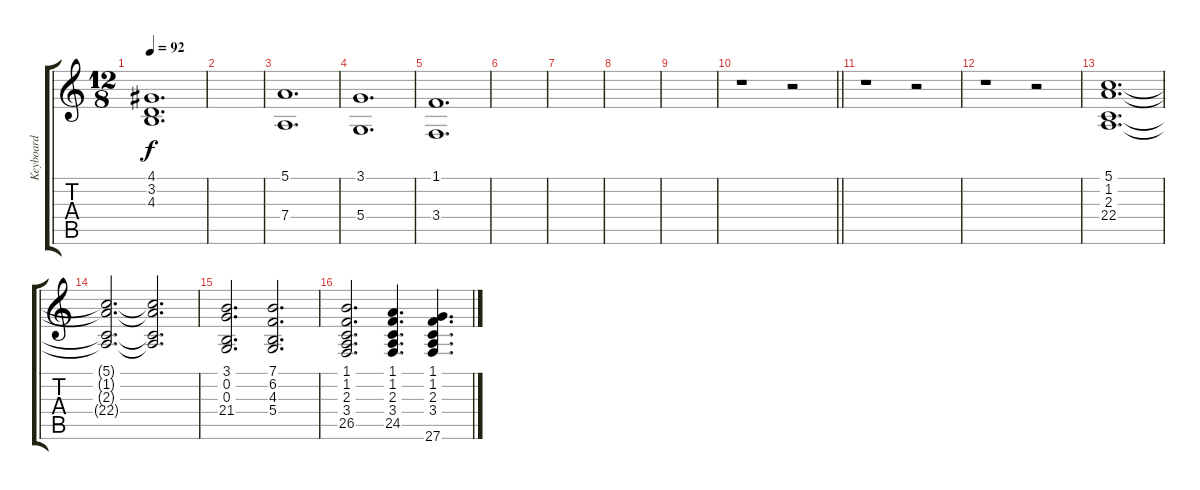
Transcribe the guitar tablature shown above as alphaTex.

\track ("Keyboard" "Keyboard") {mute instrument drawbarorgan}
\staff {score tabs}
\tuning (E4 B3 G3 D3 A2 E2) {hide}
\ts (12 8)
\tempo 92
\clef g2
\ks c
(4.1{t} 3.2{t} 4.3{t}).1{d dy f} |
|
(5.1 7.4).1{d} |
(3.1 5.4).1{d} |
(1.1 3.4).1{d} |
|
|
|
|
\barLineRight lightlight
r.1 r.2 |
r.1 r.2 |
r.1 r.2 |
(5.1 1.2 2.3 22.4).1{d} |
(5.1{t} 1.2{t} 2.3{t} 22.4{t}).2{d} (5.1{t} 1.2{t} 2.3{t} 22.4{t}).2{d} |
(3.1 0.2 0.3 21.4).2{d} (7.1 6.2 4.3 5.4).2{d} |
(1.1 1.2 2.3 3.4 26.5).2{d} (1.1 1.2 2.3 3.4 24.5).4{d} (1.1 1.2 2.3 3.4 27.6).4{d}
★ ★ ★
## Problem description
Reproduce the listing above word for word and symbol for symbol, omitting the picture.

## Answer to the problem
Transcribe the guitar tablature shown above as alphaTex.

\track ("Keyboard" "Keyboard") {mute instrument drawbarorgan}
\staff {score tabs}
\tuning (E4 B3 G3 D3 A2 E2) {hide}
\ts (12 8)
\tempo 92
\clef g2
\ks c
(4.1{t} 3.2{t} 4.3{t}).1{d dy f} |
|
(5.1 7.4).1{d} |
(3.1 5.4).1{d} |
(1.1 3.4).1{d} |
|
|
|
|
\barLineRight lightlight
r.1 r.2 |
r.1 r.2 |
r.1 r.2 |
(5.1 1.2 2.3 22.4).1{d} |
(5.1{t} 1.2{t} 2.3{t} 22.4{t}).2{d} (5.1{t} 1.2{t} 2.3{t} 22.4{t}).2{d} |
(3.1 0.2 0.3 21.4).2{d} (7.1 6.2 4.3 5.4).2{d} |
(1.1 1.2 2.3 3.4 26.5).2{d} (1.1 1.2 2.3 3.4 24.5).4{d} (1.1 1.2 2.3 3.4 27.6).4{d}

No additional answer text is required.